Met Smokey de natuurparken in

Enkele tientallen meters verderop in hetzelfde park waar Wallace en Abby met hun honden zaten, zit een man aan een picknicktafeltje te lezen in een boek van Tom Clancy dat zo vaak is omgevouwen dat de tekst op de kaft nog amper leesbaar is. De man, de 69-jarige Ron, heeft een dikke grijze baard, een petje met camouflagemotief waarop Vietnam Vet staat en een groot mes in een holster aan zijn riem. Zijn hond Smokey ligt rustig te slapen.

Even zijn Ron en zijn hond alert, maar al gauw ontspannen beiden weer. Ron legt zijn boek weg en neemt een slok uit het flesje ijskoffie dat hij naast zich heeft staan. Langzaam komt zijn levensverhaal naar boven. Al sinds 1980 leeft Ron buiten, maar het liefste is hij helemaal niet in de stad. In de indrukwekkende uitgestrekte natuurgebieden van de westkust weet hij zijn favoriete bosrijke gebieden te vinden, waar hij leeft van het vissen op forel en het zoeken naar eten in de natuur – niet veel anders dan hoe indianen en later Europese avonturiers dat honderden jaren lang hebben gedaan.
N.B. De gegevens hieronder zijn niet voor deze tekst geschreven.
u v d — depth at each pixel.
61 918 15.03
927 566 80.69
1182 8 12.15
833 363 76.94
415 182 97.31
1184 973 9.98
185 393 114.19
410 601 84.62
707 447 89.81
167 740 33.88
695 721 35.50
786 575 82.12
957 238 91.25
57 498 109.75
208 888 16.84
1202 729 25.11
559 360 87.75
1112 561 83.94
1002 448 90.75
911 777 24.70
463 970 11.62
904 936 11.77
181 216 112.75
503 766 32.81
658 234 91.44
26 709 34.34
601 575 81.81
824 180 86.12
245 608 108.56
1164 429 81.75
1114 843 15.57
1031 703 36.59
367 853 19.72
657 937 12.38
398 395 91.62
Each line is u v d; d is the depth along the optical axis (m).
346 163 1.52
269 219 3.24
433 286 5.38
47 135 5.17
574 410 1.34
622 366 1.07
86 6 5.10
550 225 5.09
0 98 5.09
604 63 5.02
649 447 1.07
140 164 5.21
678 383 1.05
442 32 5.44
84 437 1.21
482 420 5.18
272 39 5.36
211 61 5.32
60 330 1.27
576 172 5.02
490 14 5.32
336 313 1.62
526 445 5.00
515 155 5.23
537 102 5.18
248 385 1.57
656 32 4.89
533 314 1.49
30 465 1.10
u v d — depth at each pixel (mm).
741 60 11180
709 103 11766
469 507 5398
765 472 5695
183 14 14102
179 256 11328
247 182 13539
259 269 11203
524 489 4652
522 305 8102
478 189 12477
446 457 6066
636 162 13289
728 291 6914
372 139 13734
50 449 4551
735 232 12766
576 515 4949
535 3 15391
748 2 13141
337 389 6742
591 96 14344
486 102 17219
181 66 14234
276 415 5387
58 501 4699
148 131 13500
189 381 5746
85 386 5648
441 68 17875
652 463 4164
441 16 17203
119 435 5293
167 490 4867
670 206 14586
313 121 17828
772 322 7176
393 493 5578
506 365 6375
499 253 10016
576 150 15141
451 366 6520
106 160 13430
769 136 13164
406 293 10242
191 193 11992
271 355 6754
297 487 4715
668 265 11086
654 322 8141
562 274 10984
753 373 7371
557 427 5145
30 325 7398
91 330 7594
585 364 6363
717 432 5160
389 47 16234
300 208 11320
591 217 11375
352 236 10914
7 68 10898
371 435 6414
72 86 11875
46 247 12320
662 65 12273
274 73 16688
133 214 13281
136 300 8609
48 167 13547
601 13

Tijdens die tochten door de natuur is hond Smokey zijn onafscheidelijke compagnon. Vernoemd naar Smokey Bear, een stripbeer die gebruikt wordt door de nationale parken om mensen te informeren over bijvoorbeeld de gevaren van open vuur, straalt de hond van Ron vooral vertrouwen en liefde uit – iets waar zijn dakloze baas veel behoefte aan had in de tijd dat hij zwaar verslaafd was aan speed en methamfetamine. Die laatste drug kreeg ook een van zijn dochters in de grip, die nu net als haar vader dakloos is geworden.

Momenteel woont Ron in een kamp voor dakloze veteranen in Tucson, waar er in ieder geval altijd genoeg hondenvoer is. De buren doneren geregeld van alles aan de inwoners van het tentenkamp. Maar zodra hij genoeg geld heeft opgespaard, hoopt Ron een busje te kopen zodat weer de natuurparken in kan rijden – terug de wildernis in waar het Amerikaanse Westen voor hem nog altijd uit bestaat.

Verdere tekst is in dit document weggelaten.